Depois de ter sido obrigado a ficar calado e quieto por tanto tempo, ele falava
agora como se as palavras jorrassem como a água de uma represa quando é aberta
na Primavera, impossível de conter. Magnus pegou o seu filho nos braços,
acariciou os seus cabelos com amor, ao mesmo tempo que encarava a esposa com hostilidade.
Mas, de repente, ele largou o menino no chão e ordenou a Sot, quase que de maneira
desagradável, que levasse Eskil para ver as brincadeiras e que logo em seguida
se veriam de novo. Sot, surpresa, pegou o menino pela mão e puxou-o para longe,
enquanto este, contrariado, choramingava e resistia. Mas, como você sabe, meu
caro marido, continuou Sigrid, rápido, para que fosse ela a conduzir a conversa
e não deixando que ele prosseguisse, encolerizado, antes voltasse ao bom senso
e à calma. Sempre desejei receber Varnhem de presente de casamento, embora
tenha sido eu que herdei a propriedade, e que consegui que a herança ficasse
registada com o sigilo real, e ainda que, para mim, bastem o manto que trago sobre
os meus ombros agora e apenas um pouco de ouro para me enfeitar. É, isso também
é verdade, respondeu Magnus, ainda mal- humorado. Mas, ao mesmo tempo, Varnhem representa
um terço do nosso património em comum, um terço que agora você acaba de tirar de
Eskil. O que não consigo entender é como você foi capaz de fazer uma coisa
dessas, mesmo que tivesse direito a fazê-lo.
Vamos
andar devagar, na direcção das brincadeiras, para não ficarmos aqui quietos,
como se déssemos a entender que estamos zangados um com o outro.
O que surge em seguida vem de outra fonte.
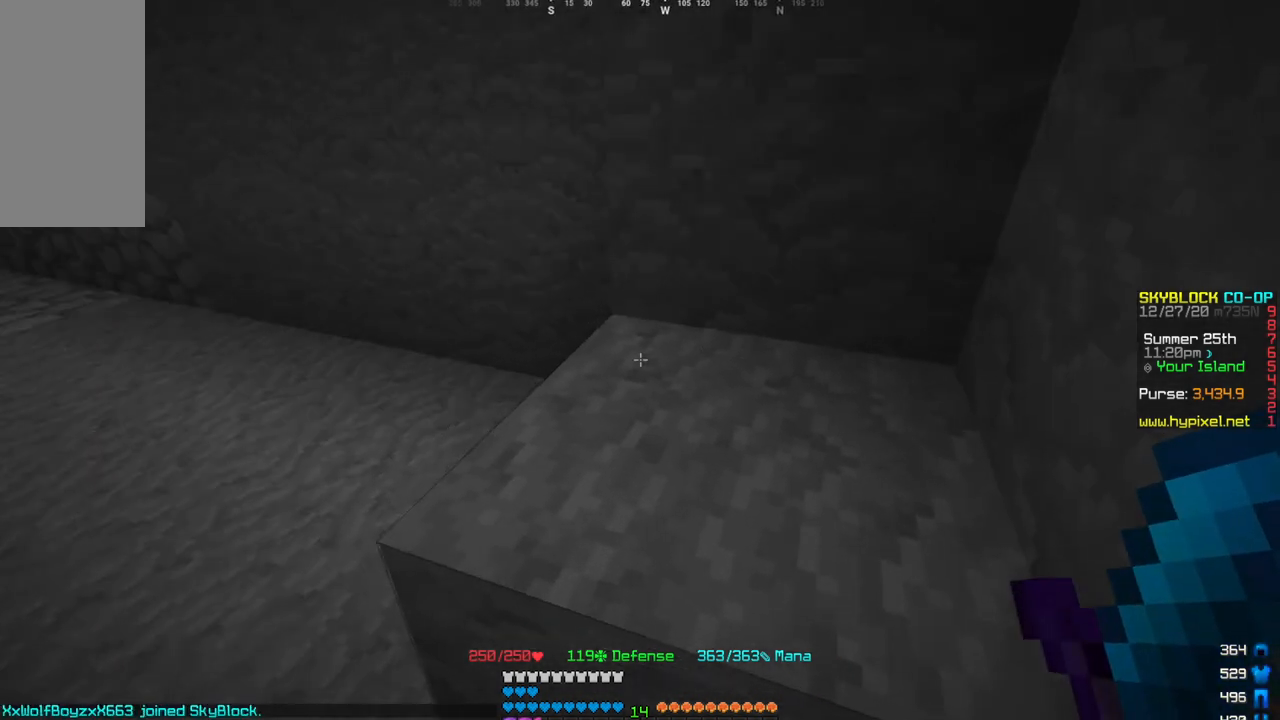
{"keys": ["w"], "mouse": [], "events": []}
Eu vou
explicar tudo, disse ela, oferecendo o braço para ele. Magnus olhou em volta
preocupado, reconheceu que ela tinha razão, sorriu com esforço e pegou-a pelo
braço. Bem, disse ela, hesitante, após uns segundos. Vamos começar pelas coisas
terrenas, as que mais enchem a sua cabeça neste momento. Evidentemente, vou levar
para Arnäs todos os animais e os servos. Varnhem tem, sem dúvida, as melhores
construções, mas Arnäs, por isso mesmo, vai possibilitar que a gente construa a
partir do terreno, especialmente agora, quando vamos receber tantas mãos para trabalhar
mais. Dessa maneira, vamos ter um lugar melhor para morar, em especial durante
o Inverno. Mais animais significam mais barricas de carne salgada e mais peles,
que agora já podemos mandar para Lõdõse de barco. Você sempre quis muito
negociar com Lõdõse, e isso poderá fazer a partir de Arnäs, com muito mais
facilidade, tanto no Inverno quanto no Verão. Isso seria mais difícil de fazer
a partir de Varnhem. Magnus andava ao seu lado, silencioso e inclinado para a
frente, mas ela viu que ele se tinha acalmado e começava a escutar com interesse,
e então concluiu que não era mais uma questão de guerra com palavras. Viu tudo bem
claro diante de si, como se tivesse levado muito tempo para planear as coisas,
quando, na verdade, a ideia toda não tinha mais do que uma hora de vida. Mais
peles e mais barricas com carne salgada para Lõdõse significavam mais moedas de
prata, e mais moedas de prata significavam mais sementes. Mais sementes
significavam que mais servos poderiam conquistar a sua liberdade através da
preparação de novos campos para sementeira, de empréstimos em sementes pagas
pelo dobro em centeio que, mandadas para Lõdõse, seriam trocadas por mais
moedas de prata. E, então, seria possível encomendar as muralhas que Magnus
sempre havia pensado em erguer, já que Arnäs era difícil de defender, em
especial durante o Inverno, quando o gelo facilitava a passagem. Através da
unificação de todos os esforços em Arnäs, em vez de os partilhar por dois
lugares, seria possível para eles dois ficarem mais ricos, com todos os
terrenos novos compondo uma propriedade maior, edificar um lar mais quente e
seguro e deixar para Eskil uma herança maior do que se poderia imaginar antes. Quando
chegaram bem na frente da multidão, tiveram que forçar a passagem, é claro, e,
sem dar quaisquer sinais, Magnus se manteve silencioso e pensativo. Sot chegou
aos pulos, trazendo Eskil nos braços, e levantou-o diante de si para que o povo
pudesse ver as roupas dele e que, com ele nos braços, também ela, uma escrava,
tinha direito a forçar a passagem, e aí o garoto pulou para o chão e colocou-se
em frente da mãe que suavemente colocou as suas mãos nos seus ombros, acariciou
a sua face e corrigiu a posição do gorro cheio de penas. Os artistas diante
deles estavam vestidos com roupas engraçadas, de cores fortes e com pequenas campainhas
penduradas nas pernas e nos punhos, de modo que todos os seus movimentos se misturavam
com o som das campainhas». In Jan Guillou, A Caminho de Jerusalém, As
Cruzadas, Editora Bertrand Brasil, Grupo Editorial Record, 2002, ISBN
978-852-860-896-0.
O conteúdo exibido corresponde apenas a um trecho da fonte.